Strong sales of new lung cancer drug Tagrisso proved a balm to AstraZeneca in the first quarter, as generic competition cut away a third of its US sales.
Buoyant uptake for Tagrisso (osimertinib) in the US and EU saw the drug reach $171m in sales, up from $51m a year ago, to become AZ’s third-biggest cancer drug.
Tagrisso has just recently seen its conditional approvals in the US and EU for second-line non-small cell lung cancer (NSCLC) treatment converted to full approval, and is due to get a read-out in its first-line NSCLC trial later this year – which analysts suggest could help drive sales to around $2bn a year. It also picked up new second-line approvals in Brazil, Hong Kong and Taiwan during the first quarter.
AZ needs Tagrisso and other growth-phase drugs such as ovarian cancer therapy Lynparza (olaparib) – which rose 30% to $57m in the quarter – to help offset dramatic declines in mature products that have lost patent protection.
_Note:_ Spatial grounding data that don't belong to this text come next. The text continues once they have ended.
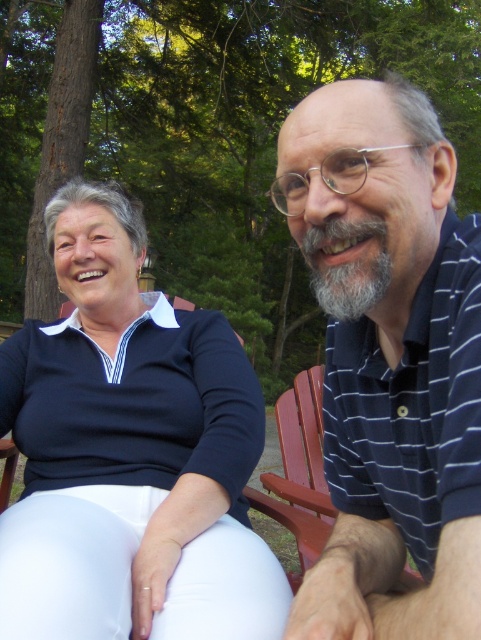
You are a photographer standing in front of the two people in the image. You want to take a closeup photo of the striped polo shirt at right. Can you estimate how far you need to move forward or backward to get the best shot?

The striped polo shirt at right is 22.71 inches away from the viewer. To get a closeup, you would need to move closer by approximately 22.71 inches to capture the shirt in focus.

You are planning to take a photo of the two people in the scene. The camera you are using has a limited focus range that can only accommodate objects up to 1.5 meters in size. Given that the matte black shirt at left is bigger than the red wood chair at right, will both subjects fit within the camera focus range?

The matte black shirt at left is bigger than the red wood chair at right. Since the camera can focus on objects up to 1.5 meters, both subjects will fit within the focus range as long as their sizes individually do not exceed this limit. However, the exact sizes are not provided, so this depends on their actual dimensions.

You are a photographer trying to capture a photo of the striped polo shirt at right. The camera you are using has a limited field of view and can only focus on objects within a small area. You notice a point at coordinates point (x=389, y=360). Is this point likely to be part of the striped polo shirt at right?

Yes, the point (x=389, y=360) is where the striped polo shirt at right is located, so it is part of the striped polo shirt at right.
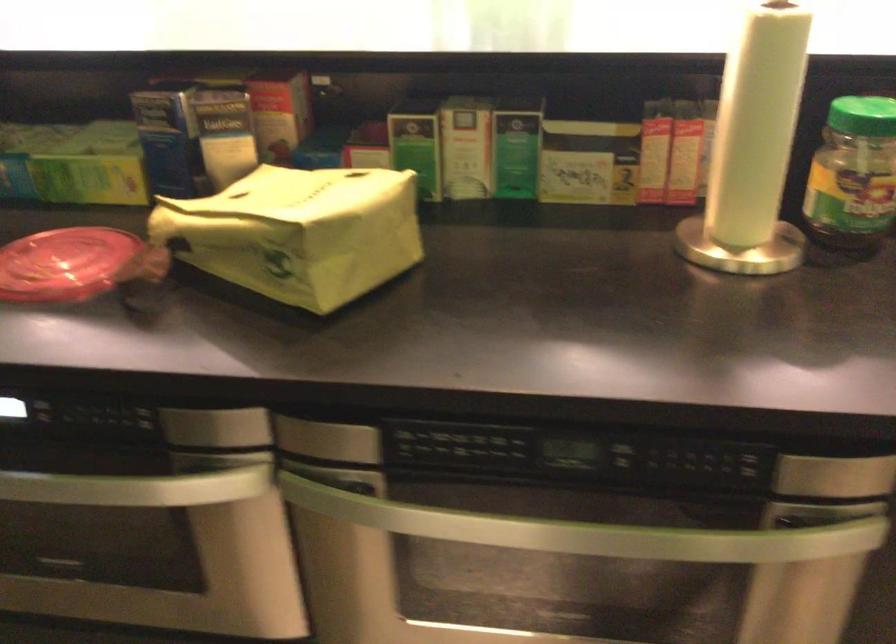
That impact was felt particularly strongly in the US, where sales declined 34% to $1.49bn thanks largely to the launch of low-cost copies of cholesterol drug Crestor (rosuvastatin) in the latter half of 2016.
Overall, AZ reported a 12% decrease in group revenues to $5.4bn in the first quarter, which was in line with analyst expectations, and the company said it is confident that the big year-on-year declines will start to recede in the second half of this year and into 2018.
AZ has been selling off older and non-core assets left and right as it pushes the accelerator on its R&D pipeline, and says it is entering a particularly productive period that could see six new drugs launched for cancer alone between 2014 and 2020 – including Lynparza and Tagrisso.
AZ is playing catch-up in the immuno-oncology sector, but lead candidate durvalumab – a PD-L1 inhibitor – is under regulatory review as a second-line therapy for patients with locally-advanced or metastatic urothelial carcinoma (mUC), with an FDA verdict due in the second quarter of this year.
It is also expecting phase III results from a combination trial of durvalumab with CTLA-4 inhibitor tremelimumab in third-line NSCLC in the second half of the year, with data readout from a first line combination trial due in 2018. Results from a study of durvalumab plus tremelimumab in first-line head and neck cancer are also expected before the end of 2017.
Meanwhile in its targeted oncology portfolio AZ is also expecting to file BTK inhibitor acalabrutinib for B-cell malignancies later this year, with MEK inhibitor selumetinib for thyroid cancer and moxetumomab pasudotox for hairy cell leukaemia due for first regulatory submissions in 2018.
Commenting on the first-quarter performance, AZ’s chief executive Pascal Soriot said: “The pipeline continued to deliver in what we expect will be a pivotal year for AZ as we announced important developments, in particular in oncology.”
“Importantly, we anticipate the significant progress of the pipeline to continue, including our immuno-oncology and targeted treatments,” he added.